TEXT SHOWN:
- - -

We would like to evaluate out RL model on a batch of pre-saved observations (as opposed to the natural walk of the agent through the environment). We expect that the function algo.compute_actions() should allow doing that but we cannot find the right representation of the input data that works with the function. Optimally, we would provide the function with batches of observations in a form of either: PD DataFrames, NP Arrays, Python Dictionaries, Lists, … Below I am pasting the minimal code that recreates the issue with data representations tested so far.
I am also listing the errors we are getting with each of the input versions:
Thx in advance for help on it
“”"
! pip install ray
! pip install gymnasium
! pip install dm_tree
! pip install tensorflow
! pip install tensorflow-probability
#“”"
import numpy as np
from ray.rllib.algorithms.ppo import PPOConfig
algo = (
PPOConfig()
.environment(“CartPole-v1”)
.framework(“tf2”)
.rollouts(num_rollout_workers=0)
.build()
)
for i in range(10):
print(i)
print(“algo.compute_single_action() SINGLE”,algo.compute_single_action({“obs”: np.array([np.random.rand(), np.random.rand(), np.random.rand(), np.random.rand()])}))
#"""
# DOES NOT BREAK BUT RETURNS ONLY A SINGLE ACTION
print("algo.compute_single_action() MANY",algo.compute_single_action({"obs": np.array([np.random.rand(), np.random.rand(), np.random.rand(), np.random.rand()]),
"obs": np.array([np.random.rand(), np.random.rand(), np.random.rand(), np.random.rand()]),
"obs": np.array([np.random.rand(), np.random.rand(), np.random.rand(), np.random.rand()]),
"obs": np.array([np.random.rand(), np.random.rand(), np.random.rand(), np.random.rand()]),
"obs": np.array([np.random.rand(), np.random.rand(), np.random.rand(), np.random.rand()]),
"obs": np.array([np.random.rand(), np.random.rand(), np.random.rand(), np.random.rand()]),
"obs": np.array([np.random.rand(), np.random.rand(), np.random.rand(), np.random.rand()]),
"obs": np.array([np.random.rand(), np.random.rand(), np.random.rand(), np.random.rand()]),
"obs": np.array([np.random.rand(), np.random.rand(), np.random.rand(), np.random.rand()]),
"obs": np.array([np.random.rand(), np.random.rand(), np.random.rand(), np.random.rand()]),
"obs": np.array([np.random.rand(), np.random.rand(), np.random.rand(), np.random.rand()]),
"obs": np.array([np.random.rand(), np.random.rand(), np.random.rand(), np.random.rand()])}))

- - -

RECORD SET:
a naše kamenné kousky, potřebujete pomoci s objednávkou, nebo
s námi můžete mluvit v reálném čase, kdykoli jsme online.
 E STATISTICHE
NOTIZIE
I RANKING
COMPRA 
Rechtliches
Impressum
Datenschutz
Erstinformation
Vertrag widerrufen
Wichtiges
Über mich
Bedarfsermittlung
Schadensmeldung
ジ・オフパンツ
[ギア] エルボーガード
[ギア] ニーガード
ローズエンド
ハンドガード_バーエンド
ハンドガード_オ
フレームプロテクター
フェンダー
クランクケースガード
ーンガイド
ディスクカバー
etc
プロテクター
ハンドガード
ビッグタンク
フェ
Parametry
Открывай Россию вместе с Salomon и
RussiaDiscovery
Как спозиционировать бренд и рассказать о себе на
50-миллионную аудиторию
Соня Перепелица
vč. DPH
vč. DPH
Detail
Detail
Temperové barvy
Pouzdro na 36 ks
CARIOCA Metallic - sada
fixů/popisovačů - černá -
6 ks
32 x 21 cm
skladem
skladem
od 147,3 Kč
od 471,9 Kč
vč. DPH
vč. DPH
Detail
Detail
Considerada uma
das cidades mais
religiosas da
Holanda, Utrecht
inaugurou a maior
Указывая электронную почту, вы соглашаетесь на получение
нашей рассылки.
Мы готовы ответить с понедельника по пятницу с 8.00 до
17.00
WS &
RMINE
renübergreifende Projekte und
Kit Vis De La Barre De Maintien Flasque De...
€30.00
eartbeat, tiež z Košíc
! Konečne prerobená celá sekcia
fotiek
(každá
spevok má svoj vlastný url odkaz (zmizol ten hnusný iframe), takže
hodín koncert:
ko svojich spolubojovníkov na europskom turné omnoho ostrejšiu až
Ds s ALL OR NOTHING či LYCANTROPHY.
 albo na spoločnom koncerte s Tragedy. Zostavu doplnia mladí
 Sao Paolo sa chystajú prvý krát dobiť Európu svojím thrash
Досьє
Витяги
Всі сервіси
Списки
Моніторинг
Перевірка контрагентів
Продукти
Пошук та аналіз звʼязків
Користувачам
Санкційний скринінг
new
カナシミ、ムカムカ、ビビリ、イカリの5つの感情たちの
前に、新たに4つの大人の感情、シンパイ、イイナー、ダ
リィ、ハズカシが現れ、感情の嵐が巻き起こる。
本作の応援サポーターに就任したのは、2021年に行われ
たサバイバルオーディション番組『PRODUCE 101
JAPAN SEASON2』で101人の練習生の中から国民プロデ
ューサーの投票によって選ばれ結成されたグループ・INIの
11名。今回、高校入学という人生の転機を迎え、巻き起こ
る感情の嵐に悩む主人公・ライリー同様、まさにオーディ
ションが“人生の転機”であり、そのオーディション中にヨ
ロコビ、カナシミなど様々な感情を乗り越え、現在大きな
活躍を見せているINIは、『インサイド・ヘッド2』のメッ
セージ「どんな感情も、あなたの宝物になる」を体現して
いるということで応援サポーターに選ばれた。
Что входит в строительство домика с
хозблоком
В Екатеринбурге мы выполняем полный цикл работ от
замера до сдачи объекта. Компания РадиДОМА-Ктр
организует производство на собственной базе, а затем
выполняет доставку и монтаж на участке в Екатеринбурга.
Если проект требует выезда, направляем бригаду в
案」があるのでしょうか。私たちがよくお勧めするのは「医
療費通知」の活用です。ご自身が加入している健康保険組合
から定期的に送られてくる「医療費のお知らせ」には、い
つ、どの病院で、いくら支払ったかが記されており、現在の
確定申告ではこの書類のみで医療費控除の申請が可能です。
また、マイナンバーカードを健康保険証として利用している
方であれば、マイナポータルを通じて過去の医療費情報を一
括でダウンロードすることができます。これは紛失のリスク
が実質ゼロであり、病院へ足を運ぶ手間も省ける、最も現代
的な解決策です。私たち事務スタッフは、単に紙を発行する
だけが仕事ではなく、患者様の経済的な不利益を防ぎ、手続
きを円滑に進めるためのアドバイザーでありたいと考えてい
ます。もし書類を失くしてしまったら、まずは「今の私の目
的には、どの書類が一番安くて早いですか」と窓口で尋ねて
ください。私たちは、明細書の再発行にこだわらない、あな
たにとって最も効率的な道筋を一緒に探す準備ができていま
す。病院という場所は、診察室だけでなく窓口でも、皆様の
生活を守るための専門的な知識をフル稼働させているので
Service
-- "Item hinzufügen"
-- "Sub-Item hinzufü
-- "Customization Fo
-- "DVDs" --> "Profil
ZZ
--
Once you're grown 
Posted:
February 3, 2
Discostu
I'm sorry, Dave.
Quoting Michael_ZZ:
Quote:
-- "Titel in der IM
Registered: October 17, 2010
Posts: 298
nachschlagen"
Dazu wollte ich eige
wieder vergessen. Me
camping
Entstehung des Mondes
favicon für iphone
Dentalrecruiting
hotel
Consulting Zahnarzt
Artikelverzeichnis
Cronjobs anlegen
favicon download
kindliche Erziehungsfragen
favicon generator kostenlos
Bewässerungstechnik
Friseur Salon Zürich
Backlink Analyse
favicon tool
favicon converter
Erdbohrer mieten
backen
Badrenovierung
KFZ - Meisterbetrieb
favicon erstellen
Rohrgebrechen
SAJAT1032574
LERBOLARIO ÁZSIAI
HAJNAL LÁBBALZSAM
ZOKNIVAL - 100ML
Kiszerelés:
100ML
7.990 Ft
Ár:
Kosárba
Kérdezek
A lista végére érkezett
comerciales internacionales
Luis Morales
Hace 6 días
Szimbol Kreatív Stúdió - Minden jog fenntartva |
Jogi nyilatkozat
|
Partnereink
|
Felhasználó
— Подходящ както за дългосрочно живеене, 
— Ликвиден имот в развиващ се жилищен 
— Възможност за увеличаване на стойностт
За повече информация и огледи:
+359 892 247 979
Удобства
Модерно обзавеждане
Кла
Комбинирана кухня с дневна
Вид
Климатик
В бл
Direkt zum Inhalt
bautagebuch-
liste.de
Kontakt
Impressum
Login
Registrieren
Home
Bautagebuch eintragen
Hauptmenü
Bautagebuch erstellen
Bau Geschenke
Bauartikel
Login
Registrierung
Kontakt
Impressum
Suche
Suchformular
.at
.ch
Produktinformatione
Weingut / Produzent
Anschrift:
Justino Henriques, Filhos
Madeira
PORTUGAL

- - -

EXERCISE AIM: Write the next part of the forum post about evaluating an RL model on pre-saved observations, starting after its last line. The items can be left aside.

ANSWER BOX:
"""
# SpecCheckingError: input spec validation failed on TfMLPEncoder.call, Mismatch found in data element ('obs',),
# which is a TensorSpec: Expected data type <class 'tensorflow.python.framework.tensor.Tensor'> but found NestedDict.
print("algo.compute_single_action()",algo.compute_single_action({"obs": [np.array([np.random.rand(), np.random.rand(), np.random.rand(), np.random.rand()]),
np.array([np.random.rand(), np.random.rand(), np.random.rand(), np.random.rand()])]}))
"""
#AttributeError: 'NoneType' object has no attribute 'transform'
print("algo.compute_actions()", algo.compute_actions({"obs": np.array([np.random.rand(), np.random.rand(), np.random.rand(), np.random.rand()])}))
#print("algo.compute_single_action()",algo.compute_actions({"observations": np.array([np.random.rand(), np.random.rand(), np.random.rand(), np.random.rand()])}))
#print("algo.compute_single_action()",algo.compute_actions({"observations": [np.random.rand(), np.random.rand(), np.random.rand(), np.random.rand()]}))
#print("algo.compute_single_action()",algo.compute_actions({"observations": [[np.random.rand(), np.random.rand(), np.random.rand(), np.random.rand()]]}))
#AttributeError: 'list' object has no attribute 'items'
#print("algo.compute_single_action()",algo.compute_actions([[np.random.rand(), np.random.rand(), np.random.rand(), np.random.rand()]]))
#"""
"""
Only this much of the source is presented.